* [SELECTED TEXT]
— BEGIN —

Der Tag ohne Abend/The Day without Evening is a short story which alludes to the life of Evariste Galois and to Augustine's theology. Perutz' protagonist is called Georges Durval, he lives at the beginning of the 20th century in Vienna as a dandy. Not before he is challenged to a duel he recognizes that he is destined to do mathematics and starts working obsessively on a specific mathematical problem. At the day of the duel, he finishes his solution, right before he is shot to death. Quoting Augustine's "Confessions" the narrators states: This day had no evening, and he adds a somehow surprising hypothesis concerning the meaning of the story: "The story of George Durval had to be told. Sometimes it seems to me as if it gives in insight into the economy of the world. It is questionable whether the early deceased of the sciences, of art and of literature, Puschkin for example or Lassalle or Lord Byron, would have added a single line to their life's work if death had passed them. Perhaps fate recalls only humans, who have to give nothing more, who have reached the end and are empty and burned out." After that we learn that an academic society is concerned with the collection and publication of the scientific papers of Durval, a work that will never be finished, because in the final hours of his life Durval running out of time wrote his insights on a check, a coffee table, and on a small piece of paper which is blown away by the wind.

— END —

* [STATED PROBLEM] Carry on the passage about Perutz's story "The Day without Evening" from the point where it stops.

* [PROVIDED MATERIAL]
— BEGIN —

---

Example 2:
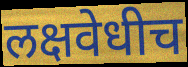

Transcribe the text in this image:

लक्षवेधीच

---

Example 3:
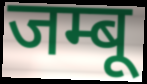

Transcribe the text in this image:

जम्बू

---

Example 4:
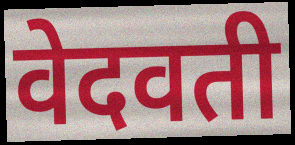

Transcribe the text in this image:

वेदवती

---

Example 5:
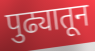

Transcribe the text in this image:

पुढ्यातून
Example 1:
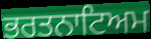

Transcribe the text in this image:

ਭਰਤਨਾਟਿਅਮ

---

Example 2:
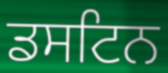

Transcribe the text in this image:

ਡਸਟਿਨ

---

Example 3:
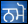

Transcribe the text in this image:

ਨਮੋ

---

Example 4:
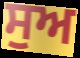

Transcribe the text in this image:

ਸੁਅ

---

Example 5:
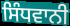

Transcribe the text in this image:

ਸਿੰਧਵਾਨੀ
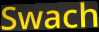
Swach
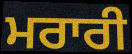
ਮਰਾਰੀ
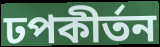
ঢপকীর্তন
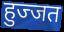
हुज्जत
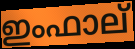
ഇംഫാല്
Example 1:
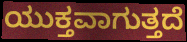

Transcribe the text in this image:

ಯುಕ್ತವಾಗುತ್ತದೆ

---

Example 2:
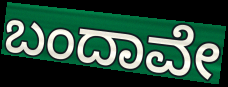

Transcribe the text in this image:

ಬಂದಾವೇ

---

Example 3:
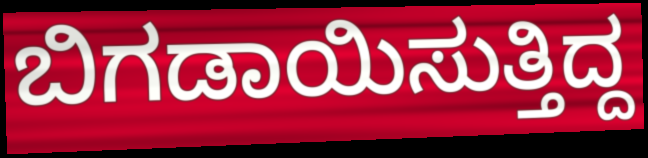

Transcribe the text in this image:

— END —

* [RESPONSE]
In my opinion it is the best story written about Galois.

Leo Perutz was a trained mathematician who worked for an insurance company before he had his first success as literary writer. He had to leave Austria because of the National Socialists, but he returned in 1950.

It was written in 1924 and was published for the first time in 1925 in two journals: Hamburger Nachrichten Vol. 134 (1925) and in an Austrian journal which is still not found.

There is a funny episode following the publication: Two Austrian mathematicians (Gustav Bergmann and Hans Weisz) wrote a letter to Perutz and asked him whether his narrative had a real background... the letter is still in the "Nachlass".

It can be found in the anthology of Perutz stories "Herr, erbame dich meiner" which was originally published in 1930 by Phaidon-verlag and was reprinted by Zsolnay in 1985.

More information about this work can be found at www.amazon.com.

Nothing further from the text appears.